Proposal: add ByteString support to unix:System.Posix.IO API

Antoine Latter aslatter at gmail.com
Wed Mar 2 07:58:39 CET 2011


On Tue, Mar 1, 2011 at 9:23 PM, wren ng thornton <wren at freegeek.org> wrote:
> On 3/1/11 1:35 AM, Bryan O'Sullivan wrote:
>>
>> I want to see four entry points for writing:
>>
>> fdWrite :: Strict.ByteString ->  IO Int
>> fdWriteAll :: Strict.ByteString ->  IO ()
>> fdWritev :: [Strict.ByteString] ->  IO Int -- turn the list into an iovec,
>> then call writev
>> fdWritevAll :: [Strict.ByteString] ->  IO ()
>
> Using writev requires the length of the list in order to get a count of
> chunks, which forces us to hold the whole list/lazy-bytestring in memory at
> once and also adds O(n) time for traversing it.
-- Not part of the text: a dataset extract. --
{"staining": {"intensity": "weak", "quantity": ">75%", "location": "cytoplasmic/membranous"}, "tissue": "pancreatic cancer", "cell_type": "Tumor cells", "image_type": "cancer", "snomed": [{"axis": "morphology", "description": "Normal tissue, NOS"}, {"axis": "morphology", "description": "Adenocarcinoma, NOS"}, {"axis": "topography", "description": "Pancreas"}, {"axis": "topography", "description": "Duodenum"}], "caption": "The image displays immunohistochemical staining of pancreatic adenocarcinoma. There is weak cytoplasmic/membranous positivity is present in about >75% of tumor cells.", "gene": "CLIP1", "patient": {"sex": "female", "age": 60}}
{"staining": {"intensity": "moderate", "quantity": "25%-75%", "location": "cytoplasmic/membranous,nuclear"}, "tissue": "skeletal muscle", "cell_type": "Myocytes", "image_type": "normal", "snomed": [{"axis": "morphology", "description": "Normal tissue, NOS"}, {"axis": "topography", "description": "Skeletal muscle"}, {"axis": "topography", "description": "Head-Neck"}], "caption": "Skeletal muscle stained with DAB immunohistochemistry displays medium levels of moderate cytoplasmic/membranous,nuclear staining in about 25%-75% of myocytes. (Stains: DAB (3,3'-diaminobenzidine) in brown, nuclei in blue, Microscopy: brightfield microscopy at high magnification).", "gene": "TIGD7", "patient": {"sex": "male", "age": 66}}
Also it'd require converting
> each of the ByteString structs into iovec structs (whereas using write
> allows this to be unpacked into the call frames for write).
>
> What's the benefit of doing this? Is writev that much more efficient than
> Haskell code with the same semantics[1]?
>

The benefit of using 'writev' over multiple calls to 'write' is the
'writev' is frequently a single kernel call - avoiding multiple
context switches.

Whether or not it is worth it to hang on to the entire bytestring to
get this advantage probably depends on the circumstance.